A valuable piece of information that a person or company wants to keep a secret is known as a trade secret. Any formula, idea, recipe, work, device, design, or process can be considered a trade secret. A trade secret gives a person or company an advantage over others in the market. As a result, it has financial advantages. Customer lists, business plans, recipes, special algorithms, soda formulas, and surveys are all examples. These include information about the company's procedures, data from research and development, and so on. Since confidential information and unfair competition are generally protected, theft of trade secrets constitutes immoral practices. After looking at the specifics of each case, the law can't answer the question of trade secret protection violations.
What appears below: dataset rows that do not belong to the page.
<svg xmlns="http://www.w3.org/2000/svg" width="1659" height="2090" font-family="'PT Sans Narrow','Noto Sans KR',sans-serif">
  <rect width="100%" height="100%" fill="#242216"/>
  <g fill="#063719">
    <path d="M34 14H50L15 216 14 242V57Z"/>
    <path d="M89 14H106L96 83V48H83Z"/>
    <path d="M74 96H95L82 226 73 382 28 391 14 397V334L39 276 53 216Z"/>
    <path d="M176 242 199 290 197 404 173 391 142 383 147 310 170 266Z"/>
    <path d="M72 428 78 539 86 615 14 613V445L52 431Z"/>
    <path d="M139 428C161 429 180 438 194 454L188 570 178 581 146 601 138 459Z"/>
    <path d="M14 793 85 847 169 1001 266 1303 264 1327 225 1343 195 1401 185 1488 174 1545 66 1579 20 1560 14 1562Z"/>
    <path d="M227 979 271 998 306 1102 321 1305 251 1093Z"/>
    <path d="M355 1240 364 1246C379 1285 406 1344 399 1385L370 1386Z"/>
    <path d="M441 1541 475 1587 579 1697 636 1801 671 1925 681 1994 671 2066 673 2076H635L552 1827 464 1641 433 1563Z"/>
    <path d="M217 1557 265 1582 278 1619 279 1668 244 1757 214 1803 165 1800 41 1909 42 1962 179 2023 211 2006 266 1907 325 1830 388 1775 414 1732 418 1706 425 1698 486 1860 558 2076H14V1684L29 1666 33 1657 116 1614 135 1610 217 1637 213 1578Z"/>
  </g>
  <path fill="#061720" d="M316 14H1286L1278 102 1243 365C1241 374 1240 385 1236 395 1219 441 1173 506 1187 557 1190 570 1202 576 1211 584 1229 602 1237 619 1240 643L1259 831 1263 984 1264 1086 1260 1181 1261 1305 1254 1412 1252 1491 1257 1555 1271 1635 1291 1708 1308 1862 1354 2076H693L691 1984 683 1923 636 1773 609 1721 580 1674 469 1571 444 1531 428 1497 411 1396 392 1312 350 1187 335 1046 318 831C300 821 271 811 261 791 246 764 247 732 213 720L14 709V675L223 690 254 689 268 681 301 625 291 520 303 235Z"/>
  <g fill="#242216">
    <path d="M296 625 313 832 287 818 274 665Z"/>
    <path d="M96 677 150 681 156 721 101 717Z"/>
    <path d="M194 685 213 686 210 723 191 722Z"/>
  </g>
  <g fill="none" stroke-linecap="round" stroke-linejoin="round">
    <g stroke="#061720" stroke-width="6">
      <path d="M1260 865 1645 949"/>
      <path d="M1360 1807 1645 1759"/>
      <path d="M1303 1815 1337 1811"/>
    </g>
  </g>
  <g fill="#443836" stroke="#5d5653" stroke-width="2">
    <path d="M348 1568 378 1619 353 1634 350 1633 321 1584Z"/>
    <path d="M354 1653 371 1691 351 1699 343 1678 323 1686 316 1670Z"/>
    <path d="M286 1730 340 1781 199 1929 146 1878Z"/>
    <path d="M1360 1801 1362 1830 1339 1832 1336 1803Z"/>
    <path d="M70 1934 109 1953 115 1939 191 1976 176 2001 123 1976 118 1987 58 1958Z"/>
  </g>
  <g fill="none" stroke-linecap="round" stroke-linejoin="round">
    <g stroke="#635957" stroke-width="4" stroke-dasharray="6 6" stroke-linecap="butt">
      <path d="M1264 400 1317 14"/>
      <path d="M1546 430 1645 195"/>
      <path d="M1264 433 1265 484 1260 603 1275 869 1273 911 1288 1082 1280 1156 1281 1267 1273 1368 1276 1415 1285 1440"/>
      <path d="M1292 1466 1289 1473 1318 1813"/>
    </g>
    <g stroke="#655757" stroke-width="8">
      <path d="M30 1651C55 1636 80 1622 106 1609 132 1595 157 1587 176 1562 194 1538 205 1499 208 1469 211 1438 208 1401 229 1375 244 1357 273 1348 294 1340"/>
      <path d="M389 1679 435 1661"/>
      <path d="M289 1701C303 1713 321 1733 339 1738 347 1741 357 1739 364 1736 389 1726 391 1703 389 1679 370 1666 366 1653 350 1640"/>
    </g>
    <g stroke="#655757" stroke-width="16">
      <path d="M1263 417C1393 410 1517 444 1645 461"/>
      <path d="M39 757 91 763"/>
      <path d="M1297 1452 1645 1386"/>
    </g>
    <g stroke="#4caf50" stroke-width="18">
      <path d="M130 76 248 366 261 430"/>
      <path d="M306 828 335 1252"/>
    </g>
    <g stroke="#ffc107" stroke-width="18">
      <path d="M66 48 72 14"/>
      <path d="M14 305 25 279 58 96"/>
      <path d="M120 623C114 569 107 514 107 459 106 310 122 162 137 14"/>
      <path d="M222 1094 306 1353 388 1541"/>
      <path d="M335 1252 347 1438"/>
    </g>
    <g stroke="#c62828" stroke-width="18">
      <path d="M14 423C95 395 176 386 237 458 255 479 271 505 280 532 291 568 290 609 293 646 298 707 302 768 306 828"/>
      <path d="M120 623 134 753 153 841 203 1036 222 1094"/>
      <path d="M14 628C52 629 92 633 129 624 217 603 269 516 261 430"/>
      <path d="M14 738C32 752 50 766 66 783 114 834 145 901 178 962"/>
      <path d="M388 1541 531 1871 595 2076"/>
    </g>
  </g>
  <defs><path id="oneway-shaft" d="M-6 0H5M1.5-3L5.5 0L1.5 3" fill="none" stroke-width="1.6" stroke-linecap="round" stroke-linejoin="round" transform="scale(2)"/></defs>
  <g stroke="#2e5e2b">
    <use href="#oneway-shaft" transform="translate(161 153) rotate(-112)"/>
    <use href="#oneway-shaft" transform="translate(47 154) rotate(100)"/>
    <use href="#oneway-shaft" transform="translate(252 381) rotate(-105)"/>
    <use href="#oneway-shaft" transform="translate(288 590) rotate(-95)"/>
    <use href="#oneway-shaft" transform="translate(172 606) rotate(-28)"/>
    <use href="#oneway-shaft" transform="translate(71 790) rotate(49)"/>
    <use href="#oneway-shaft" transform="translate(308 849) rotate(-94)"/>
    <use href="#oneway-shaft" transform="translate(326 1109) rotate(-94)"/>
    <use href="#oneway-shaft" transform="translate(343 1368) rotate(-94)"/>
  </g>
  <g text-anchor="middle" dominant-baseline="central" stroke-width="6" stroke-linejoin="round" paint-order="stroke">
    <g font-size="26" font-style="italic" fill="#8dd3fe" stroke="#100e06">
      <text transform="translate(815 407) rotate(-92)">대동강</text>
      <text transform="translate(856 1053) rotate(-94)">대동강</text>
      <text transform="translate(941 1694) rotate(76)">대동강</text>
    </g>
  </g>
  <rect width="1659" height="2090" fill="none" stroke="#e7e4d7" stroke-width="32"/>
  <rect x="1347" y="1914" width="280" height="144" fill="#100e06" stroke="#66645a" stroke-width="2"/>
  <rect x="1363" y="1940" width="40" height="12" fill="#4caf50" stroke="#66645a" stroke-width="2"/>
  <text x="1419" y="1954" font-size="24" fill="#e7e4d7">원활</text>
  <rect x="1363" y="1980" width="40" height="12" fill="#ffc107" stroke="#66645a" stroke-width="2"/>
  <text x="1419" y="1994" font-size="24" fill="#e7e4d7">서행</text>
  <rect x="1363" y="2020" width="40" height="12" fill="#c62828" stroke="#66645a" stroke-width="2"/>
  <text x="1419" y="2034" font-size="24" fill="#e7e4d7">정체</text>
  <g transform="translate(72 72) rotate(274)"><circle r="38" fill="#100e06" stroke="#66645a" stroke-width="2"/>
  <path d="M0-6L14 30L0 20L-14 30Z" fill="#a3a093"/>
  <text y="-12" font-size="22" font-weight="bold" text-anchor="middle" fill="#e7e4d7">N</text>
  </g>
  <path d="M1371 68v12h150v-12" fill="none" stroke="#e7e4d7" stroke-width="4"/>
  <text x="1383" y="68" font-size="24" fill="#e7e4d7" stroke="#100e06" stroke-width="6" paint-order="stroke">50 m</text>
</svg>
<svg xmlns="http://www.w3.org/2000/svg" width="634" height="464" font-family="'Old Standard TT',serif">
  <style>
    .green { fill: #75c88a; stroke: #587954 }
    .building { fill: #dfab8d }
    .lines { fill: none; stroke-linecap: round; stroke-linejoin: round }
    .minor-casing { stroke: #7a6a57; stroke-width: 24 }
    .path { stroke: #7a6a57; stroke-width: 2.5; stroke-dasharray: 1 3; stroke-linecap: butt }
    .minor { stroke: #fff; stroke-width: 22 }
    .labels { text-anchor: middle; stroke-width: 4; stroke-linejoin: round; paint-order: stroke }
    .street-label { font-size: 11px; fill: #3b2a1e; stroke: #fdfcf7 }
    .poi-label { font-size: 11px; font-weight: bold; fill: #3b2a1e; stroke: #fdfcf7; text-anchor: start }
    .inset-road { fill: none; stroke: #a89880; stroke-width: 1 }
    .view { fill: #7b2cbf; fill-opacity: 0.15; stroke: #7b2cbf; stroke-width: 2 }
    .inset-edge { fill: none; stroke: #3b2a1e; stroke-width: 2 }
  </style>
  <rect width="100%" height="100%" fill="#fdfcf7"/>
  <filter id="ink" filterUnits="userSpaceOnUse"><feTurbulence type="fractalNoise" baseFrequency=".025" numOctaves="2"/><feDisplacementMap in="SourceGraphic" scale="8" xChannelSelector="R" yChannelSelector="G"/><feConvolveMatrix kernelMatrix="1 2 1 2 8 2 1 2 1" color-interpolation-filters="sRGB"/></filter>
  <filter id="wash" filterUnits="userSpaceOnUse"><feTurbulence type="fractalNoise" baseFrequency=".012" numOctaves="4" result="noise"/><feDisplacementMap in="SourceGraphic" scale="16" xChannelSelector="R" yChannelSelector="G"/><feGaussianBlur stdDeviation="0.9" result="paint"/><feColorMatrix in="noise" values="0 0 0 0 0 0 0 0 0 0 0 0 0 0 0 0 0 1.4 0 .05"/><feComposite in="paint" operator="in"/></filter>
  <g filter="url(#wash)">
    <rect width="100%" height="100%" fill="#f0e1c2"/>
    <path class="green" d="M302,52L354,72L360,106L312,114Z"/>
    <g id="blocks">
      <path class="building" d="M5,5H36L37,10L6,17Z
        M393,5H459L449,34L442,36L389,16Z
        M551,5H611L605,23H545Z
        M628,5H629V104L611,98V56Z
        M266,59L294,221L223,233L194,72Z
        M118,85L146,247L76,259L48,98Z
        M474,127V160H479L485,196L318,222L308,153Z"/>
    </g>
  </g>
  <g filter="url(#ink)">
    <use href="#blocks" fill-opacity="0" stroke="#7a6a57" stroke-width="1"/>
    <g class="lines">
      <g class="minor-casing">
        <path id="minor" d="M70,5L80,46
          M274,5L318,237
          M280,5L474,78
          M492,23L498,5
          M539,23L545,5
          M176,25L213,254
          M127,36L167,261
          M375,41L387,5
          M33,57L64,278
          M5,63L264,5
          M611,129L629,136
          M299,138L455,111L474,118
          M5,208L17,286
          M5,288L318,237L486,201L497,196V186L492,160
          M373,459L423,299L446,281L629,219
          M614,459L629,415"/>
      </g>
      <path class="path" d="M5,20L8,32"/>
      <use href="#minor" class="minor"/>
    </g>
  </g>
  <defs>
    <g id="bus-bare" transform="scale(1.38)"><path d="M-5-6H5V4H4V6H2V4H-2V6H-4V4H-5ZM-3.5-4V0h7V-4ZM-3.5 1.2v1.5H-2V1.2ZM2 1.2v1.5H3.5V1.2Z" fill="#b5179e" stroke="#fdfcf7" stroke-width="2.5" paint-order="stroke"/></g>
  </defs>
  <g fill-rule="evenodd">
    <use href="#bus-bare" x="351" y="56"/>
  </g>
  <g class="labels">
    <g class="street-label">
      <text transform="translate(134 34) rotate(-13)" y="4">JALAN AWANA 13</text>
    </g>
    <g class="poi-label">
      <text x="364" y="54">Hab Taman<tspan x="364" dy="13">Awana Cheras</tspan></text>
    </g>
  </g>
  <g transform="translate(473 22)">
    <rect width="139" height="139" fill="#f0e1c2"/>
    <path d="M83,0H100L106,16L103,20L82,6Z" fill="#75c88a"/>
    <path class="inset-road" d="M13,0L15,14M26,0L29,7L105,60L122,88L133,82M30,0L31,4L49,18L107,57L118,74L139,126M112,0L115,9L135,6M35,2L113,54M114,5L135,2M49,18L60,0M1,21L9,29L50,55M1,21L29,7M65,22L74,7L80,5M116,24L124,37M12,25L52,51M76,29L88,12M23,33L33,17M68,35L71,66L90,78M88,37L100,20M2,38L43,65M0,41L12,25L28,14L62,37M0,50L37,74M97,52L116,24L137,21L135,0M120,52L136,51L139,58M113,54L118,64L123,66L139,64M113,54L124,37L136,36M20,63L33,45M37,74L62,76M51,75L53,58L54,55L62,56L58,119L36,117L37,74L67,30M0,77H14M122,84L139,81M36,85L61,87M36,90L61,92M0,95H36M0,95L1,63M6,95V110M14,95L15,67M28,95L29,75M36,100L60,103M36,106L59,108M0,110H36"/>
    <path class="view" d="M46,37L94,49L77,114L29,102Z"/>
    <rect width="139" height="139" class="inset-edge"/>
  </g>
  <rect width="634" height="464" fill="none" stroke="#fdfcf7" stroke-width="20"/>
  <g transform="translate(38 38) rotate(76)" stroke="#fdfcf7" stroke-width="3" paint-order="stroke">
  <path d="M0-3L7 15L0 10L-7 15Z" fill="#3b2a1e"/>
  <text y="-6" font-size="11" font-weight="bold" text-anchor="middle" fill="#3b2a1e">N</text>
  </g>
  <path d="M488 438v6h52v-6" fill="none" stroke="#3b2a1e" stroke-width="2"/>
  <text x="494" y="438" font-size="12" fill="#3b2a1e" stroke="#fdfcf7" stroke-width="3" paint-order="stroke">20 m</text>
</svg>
A piece of information must have the following characteristics to be considered a trade secret:

    • People outside the company are unaware of its potential commercial value.
    • Only a small number of people are authorized to be aware of it.
    • The respective authority takes reasonable steps to conceal the information by using non-disclosure agreements and other confidentiality agreements for business partners and employees.
    • Money or effort spent by the company to develop the information and how easy would it be for others to duplicate the information.
    • Value of competitor information.

A trade secret contains both technical and commercial information. Knowledge of a product's manufacturing processes, the outcomes of pharmaceutical industry tests, formulas, drawings, designs, prototypes, and other necessary information are all examples of technical information. Information about distribution methods, business management strategies, lists of key suppliers, and different advertising strategies are examples of commercial information secrets.

Trade secrets / regulatory data protection

Trade Secret - StampImportant: If a trade secret holder fails to safeguard the secret or if the secret is independently discovered, released, or becomes general knowledge, protection of the secret is removed.

Both creative works and industrial innovations and iterations are protected by the four main types of intellectual property. Inventions and creativity as we know them today may not even be possible without them. There is statistically a good chance that you are using one more IP, regardless of the industry you work in. If they haven't been registered, go to the closest government agency right away to start the registration process and ensure reputation and profit margins of your brand. All in all, every entrepreneur must have a thorough understanding of the various Intellectual Property types. The company's patents, trademarks, copyrights, and trade secrets are valuable assets that must be safeguarded by knowing how they function and are created.